(MATERIAL PROVIDED begins)

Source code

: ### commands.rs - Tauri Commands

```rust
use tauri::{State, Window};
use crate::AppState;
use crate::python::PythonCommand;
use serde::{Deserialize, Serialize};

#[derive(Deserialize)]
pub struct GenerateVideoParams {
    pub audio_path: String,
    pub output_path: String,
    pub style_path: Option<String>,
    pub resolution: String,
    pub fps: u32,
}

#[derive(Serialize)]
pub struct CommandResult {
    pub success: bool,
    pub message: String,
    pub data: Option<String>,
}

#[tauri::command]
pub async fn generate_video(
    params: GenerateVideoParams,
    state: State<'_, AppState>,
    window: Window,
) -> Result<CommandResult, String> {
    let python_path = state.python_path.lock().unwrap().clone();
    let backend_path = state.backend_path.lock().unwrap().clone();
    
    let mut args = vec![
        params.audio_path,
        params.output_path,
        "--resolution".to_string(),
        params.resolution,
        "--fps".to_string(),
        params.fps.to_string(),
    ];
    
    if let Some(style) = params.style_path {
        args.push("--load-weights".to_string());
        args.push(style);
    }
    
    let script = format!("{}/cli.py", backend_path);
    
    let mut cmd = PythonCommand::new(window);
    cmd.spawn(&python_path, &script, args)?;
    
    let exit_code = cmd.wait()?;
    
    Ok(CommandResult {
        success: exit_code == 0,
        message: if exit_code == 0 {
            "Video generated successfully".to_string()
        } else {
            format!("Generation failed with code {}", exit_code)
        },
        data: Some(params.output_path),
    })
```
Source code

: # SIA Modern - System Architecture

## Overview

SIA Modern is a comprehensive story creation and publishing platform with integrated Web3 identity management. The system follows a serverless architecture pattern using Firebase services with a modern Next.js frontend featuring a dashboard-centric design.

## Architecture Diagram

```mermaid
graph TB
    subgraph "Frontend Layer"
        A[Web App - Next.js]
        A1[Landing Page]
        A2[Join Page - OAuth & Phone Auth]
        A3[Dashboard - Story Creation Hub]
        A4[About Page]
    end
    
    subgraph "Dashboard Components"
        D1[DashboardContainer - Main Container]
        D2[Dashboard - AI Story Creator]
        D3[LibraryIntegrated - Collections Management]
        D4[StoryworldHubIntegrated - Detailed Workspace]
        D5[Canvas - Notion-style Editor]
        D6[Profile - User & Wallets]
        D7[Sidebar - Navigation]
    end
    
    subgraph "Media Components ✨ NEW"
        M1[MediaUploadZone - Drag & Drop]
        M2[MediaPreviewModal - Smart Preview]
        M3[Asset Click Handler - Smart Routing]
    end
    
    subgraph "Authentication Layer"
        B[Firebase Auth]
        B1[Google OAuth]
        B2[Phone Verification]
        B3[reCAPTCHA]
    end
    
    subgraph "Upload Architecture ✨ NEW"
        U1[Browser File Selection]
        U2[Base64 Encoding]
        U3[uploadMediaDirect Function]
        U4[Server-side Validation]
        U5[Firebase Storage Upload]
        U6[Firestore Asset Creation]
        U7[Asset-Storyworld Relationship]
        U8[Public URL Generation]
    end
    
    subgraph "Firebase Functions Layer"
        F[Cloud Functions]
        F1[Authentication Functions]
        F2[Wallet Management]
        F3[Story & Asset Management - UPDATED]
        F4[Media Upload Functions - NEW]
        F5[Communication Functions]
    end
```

(MATERIAL PROVIDED ends)

● **TASK DETAILS**: Every line of the records containing the word "Generation" must appear in the answer.

● **YOUR SOLUTION**:
            format!("Generation failed with code {}", exit_code)
        U8[Public URL Generation]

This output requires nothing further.